Segundo o sociólogo, crescimento do nacionalismo surgiu com o medo daqueles que ficaram de fora dos benefícios da globalização
Por
Felipe Machado, da Veja
Demétrio Magnoli, professor da USP, durante
palestra no Fórum A Revolução do Novo: A Transformação do Mundo (Antonio
Milena/VEJA.com)
As consultas populares que culminaram na eleição de
Donald Trump e na saída da Inglaterra da União Europeia (o
Brexit),
que surpreenderam muitos analistas, não são decorrentes de desinteresse
pela política, baixo nível de educação ou fenômenos isolados.
Segundo o sociólogo Demetrio Magnoli, o que une os dois eventos é a
expressão do descontentamento de setores que ficaram de fora dos
benefícios da globalização, e viram no nacionalismo e na extrema direita
uma forma de expressar sua insegurança.
O professor da USP abordou o tema durante a palestra A fadiga na
política, a onda nacionalista, a antipolítica e o futuro da
globalização. A exposição foi parte do fórum
A Revolução do Novo – A Transformação do Mundo,
promovido por VEJA e EXAME, em parceria com a Coca-Cola, que aconteceu
na manhã desta segunda-feira, no Instituto Tomie Ohtake, em São Paulo.
Para Magnoli, o momento é de renascimento do nacionalismo, motivado
por fatores como uma crise econômica de grandes proporções e pela
sensação de falta de representatividade dos partidos políticos. “Não
existe uma fadiga da política, existe fadiga dos partidos políticos
tradicionais. É um fenômeno mundial”, diz o sociólogo.
Essas instituições, diz o Magnoli, foram apoderadas por suas próprias
militâncias, fazendo-as tomar posições políticas mais próximas dos
extremos e mais distantes dos centros. Assim, os eleitores as veem como
representantes dos próprios interesses, em vez do interesse público.
Um fator de semelhança entre o crescimento do nacionalismo em 1930, e
no seu ressurgimento na atualidade é uma crise econômica de grandes
proporções e que afetou vários países. No caso do século passado, a
grande depressão; mais recentemente, a crise econômica de 2008.
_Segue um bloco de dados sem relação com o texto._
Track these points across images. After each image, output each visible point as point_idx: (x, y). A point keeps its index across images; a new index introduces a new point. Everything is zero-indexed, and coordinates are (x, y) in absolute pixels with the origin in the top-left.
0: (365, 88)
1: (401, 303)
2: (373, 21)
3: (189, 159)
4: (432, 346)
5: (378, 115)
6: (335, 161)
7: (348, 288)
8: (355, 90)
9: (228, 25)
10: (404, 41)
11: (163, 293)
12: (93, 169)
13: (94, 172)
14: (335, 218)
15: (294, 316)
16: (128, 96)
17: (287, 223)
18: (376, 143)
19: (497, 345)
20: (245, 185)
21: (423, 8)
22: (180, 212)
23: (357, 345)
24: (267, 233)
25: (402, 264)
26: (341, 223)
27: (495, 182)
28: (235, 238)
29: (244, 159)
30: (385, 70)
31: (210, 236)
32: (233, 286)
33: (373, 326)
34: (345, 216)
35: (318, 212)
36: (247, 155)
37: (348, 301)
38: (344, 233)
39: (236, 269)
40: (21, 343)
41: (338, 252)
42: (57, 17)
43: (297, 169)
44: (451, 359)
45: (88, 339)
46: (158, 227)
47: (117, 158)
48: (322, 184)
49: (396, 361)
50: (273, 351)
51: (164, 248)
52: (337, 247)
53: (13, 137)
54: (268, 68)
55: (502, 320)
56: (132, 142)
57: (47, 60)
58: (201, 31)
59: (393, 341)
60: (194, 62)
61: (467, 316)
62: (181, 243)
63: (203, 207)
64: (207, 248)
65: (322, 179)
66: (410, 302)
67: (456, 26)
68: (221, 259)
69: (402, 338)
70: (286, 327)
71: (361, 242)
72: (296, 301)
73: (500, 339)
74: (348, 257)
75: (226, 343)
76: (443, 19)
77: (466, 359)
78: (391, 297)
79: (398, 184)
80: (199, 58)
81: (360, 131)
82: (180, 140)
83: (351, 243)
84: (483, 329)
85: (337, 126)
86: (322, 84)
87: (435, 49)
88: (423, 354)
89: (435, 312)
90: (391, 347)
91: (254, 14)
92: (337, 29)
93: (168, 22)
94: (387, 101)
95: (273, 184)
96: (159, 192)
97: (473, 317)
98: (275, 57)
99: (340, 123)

A dificuldade no campo econômico, somada ao baixo crescimento do PIB
em países centrais nos últimos anos, produziu uma camada significativa
de pessoas que ficaram de fora dos benefícios da globalização, o que se
traduziu nas urnas. “Os ‘órfãos’ da globalização, indignados com a perda
de emprego e de renda, escolhem o nacionalismo para enfrentar seus
medos”, diz Magnoli.
Ele aponta que tanto na eleição de Trump como no Brexit, as parcelas
que mudaram sua orientação política e foram decisivas para esses
resultados foram de trabalhadores de classe média empregados em
indústrias tradicionais. Com a revolução tecnológica, muitas delas
ficaram para trás.
Nos EUA, os trabalhadores do meio-oeste americano, tradicionalmente
ligados a sindicatos e aos democratas, migraram para Trump. Na
Inglaterra, redutos tradicionais do partido trabalhista apoiaram a saída
da União Europeia.
Segundo o sociólogo, uma expressão desse movimento nacionalista é o
sucesso eleitoral de partidos de extrema direita. Eles conseguiram
associar, incorretamente, o desemprego e o terrorismo aos imigrantes e
se beneficiaram eleitoralmente nos Estados Unidos e na Europa.
Assim como o nacionalismo da década de 1930, o de agora também emerge
da soma dos medos. E vence quem consegue criar uma narrativa sobre esse
medo, mesmo que incorreta, como no caso dos imigrantes.
“Não importa que se constate, depois, que o terrorista mora há décadas na mesma cidade em que cometeu o atentado”, disse.
Para o sociólogo, esse movimento de radicalização tem recebido uma
resposta das cidades grandes e médias, que tem registrado maior
participação política.
Esse maior engajamento fez com que não houvesse uma onda de extrema
direita em eleições como na Áustria, Holanda e França, como seria
esperado. “Já disseram que o Trump seria o coveiro da União Europeia.
Ele pode ter sido o salvador dela”, avaliou Magnoli.